Книги, годы, жизнь. Автобиография советского читателя | страница 69



…Все, Александр Герцевич,
Заверчено давно.
Брось, Александр Сердцевич,
Чего там! Все равно!
(«Жил Александр Герцевич…». 1931)

Пронзительный «Щелкунчик», обращенный к Надежде Яковлевне (а может быть, и к себе самому):

Куда как страшно нам с тобой,
Товарищ большеротый мой!
Ох, как крошится наш табак,
Щелкунчик, дружок, дурак!
А мог бы жизнь просвистать скворцом,
Заесть ореховым пирогом,
Да, видно, нельзя никак…
Октябрь 1930

Позже начало завораживать нерасторжимое единство древнего и современного, явленное в одном тексте. «Золотистого меда струя из бутылки текла…» – казалось бы, вся «печальная Таврида» стихотворения принадлежит вечности, но «в комнате белой, как прялка, стоит тишина», и что она предвещает? А тоскливый возглас финального четверостишия «Золотое руно, где же ты, золотое руно?» коррелирует с датой написания – 1917 годом.

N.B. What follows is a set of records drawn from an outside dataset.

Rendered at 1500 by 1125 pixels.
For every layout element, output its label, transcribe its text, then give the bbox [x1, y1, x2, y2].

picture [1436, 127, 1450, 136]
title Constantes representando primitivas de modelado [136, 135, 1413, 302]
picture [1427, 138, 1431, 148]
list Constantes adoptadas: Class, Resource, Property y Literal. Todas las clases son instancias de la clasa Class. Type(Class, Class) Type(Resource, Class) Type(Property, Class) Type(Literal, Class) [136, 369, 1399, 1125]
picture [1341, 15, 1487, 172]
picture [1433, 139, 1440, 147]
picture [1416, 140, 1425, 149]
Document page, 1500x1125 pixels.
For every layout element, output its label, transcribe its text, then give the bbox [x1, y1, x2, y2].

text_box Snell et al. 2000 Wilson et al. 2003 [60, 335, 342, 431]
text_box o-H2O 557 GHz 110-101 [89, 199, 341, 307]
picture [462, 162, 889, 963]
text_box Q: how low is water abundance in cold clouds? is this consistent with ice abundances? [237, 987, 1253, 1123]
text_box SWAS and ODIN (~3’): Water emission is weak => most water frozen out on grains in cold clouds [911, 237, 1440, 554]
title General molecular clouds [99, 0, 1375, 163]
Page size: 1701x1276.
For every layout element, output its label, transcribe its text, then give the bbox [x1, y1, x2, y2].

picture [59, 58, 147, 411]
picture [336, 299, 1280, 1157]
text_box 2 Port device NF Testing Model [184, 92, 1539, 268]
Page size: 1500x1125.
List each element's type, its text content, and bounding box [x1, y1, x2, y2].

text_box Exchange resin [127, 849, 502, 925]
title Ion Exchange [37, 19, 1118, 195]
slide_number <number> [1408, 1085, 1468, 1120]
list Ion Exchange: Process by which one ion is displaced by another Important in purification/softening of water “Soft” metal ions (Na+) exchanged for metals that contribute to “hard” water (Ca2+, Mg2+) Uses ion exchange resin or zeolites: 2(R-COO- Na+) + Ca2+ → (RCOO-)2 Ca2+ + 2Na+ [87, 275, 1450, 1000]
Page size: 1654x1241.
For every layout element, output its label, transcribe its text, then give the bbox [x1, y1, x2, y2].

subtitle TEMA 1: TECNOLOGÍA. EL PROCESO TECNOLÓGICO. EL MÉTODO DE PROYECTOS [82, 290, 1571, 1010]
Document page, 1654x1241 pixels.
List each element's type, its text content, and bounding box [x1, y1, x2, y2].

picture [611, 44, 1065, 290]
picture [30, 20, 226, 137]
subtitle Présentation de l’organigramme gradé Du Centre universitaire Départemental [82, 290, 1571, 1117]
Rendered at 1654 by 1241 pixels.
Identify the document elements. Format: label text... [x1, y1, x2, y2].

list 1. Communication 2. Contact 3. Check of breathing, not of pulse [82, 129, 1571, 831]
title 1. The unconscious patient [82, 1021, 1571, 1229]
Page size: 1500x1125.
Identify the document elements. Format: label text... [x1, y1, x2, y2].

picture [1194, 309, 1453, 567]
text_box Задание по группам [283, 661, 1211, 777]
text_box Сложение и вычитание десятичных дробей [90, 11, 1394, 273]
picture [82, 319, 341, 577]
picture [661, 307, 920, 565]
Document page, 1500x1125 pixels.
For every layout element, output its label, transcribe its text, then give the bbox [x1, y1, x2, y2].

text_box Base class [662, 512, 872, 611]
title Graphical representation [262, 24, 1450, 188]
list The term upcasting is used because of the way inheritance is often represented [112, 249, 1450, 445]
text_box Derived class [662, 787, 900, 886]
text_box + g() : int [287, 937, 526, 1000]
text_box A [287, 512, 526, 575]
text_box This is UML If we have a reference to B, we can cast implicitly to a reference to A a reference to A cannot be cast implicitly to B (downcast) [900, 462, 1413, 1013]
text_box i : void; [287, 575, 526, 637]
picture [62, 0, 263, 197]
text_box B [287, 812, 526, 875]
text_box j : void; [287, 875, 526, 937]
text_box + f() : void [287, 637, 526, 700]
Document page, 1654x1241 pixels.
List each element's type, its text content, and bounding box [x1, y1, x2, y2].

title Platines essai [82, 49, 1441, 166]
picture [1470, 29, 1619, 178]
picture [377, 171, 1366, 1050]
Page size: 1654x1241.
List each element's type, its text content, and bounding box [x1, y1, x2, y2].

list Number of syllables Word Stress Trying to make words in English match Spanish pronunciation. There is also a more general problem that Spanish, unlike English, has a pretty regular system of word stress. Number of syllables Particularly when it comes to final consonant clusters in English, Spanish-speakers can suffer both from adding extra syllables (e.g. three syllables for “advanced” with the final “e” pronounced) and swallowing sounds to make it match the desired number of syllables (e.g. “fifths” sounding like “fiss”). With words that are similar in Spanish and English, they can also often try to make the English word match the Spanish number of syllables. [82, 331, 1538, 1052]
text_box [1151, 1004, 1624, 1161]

Фрагментарное, а порой и полуподпольное чтение долго не позволяло составить единое представление об этом поэте. Застревали в памяти колдовские по глубине душевного проникновения отрывки:

Образ твой, мучительный и зыбкий,
Я не мог в тумане осязать.
«Господи!» – сказал я по ошибке,
Сам того не думая сказать…
(«Образ твой, мучительный и зыбкий…». 1912)

Вся тоска интеллигентского неверия, как в капле воды, в этих четырех строках.

Гениальная концовка «Декабриста» (1917), от которой до сих пор, как в юности, кружится голова:

Все перепуталось, и некому сказать,
Что, постепенно холодея,
Все перепуталось, и сладко повторять:
Россия, Лета, Лорелея.

Знаменитый «Ленинград», донельзя опошленный неграмотными музыкальными интерпретациями глухих к поэтическому слову эстрадников, но сохранивший осязательную точность «детских припухлых желез» и ужас ожидания «вырванного с мясом звонка» на черной лестнице.

И, конечно, наотмашь, как пощечина, хлещущая характеристика Сталина и «запроданной рябому черту» страны:

…Что ни казнь у него – то малина.
И широкая грудь осетина.
(«Мы живем, под собою не чуя страны…». 1933)

Дата написания – 1933 год! Вот вам и поклонник «блаженного, бессмысленного слова». Немногим было дано такое точное социальное зрение. В том же году появится страшная своей будничной правдой зарисовка «московского злого жилья»:

…А стены проклятые тонки,
И некуда больше бежать,
А я как дурак на гребенке
Обязан кому-то играть.
(«Квартира тиха как бумага…». 1933)

В 1987 году в переполненном актовом зале Горьковского университета состоится обсуждение только что опубликованных «Детей Арбата» Анатолия Рыбакова. Я прочитаю со сцены мандельштамовское «Мы живем, под собою не чуя страны…», и аудитория, казалось бы уже так много услышавшая и узнавшая, растерянно замрет.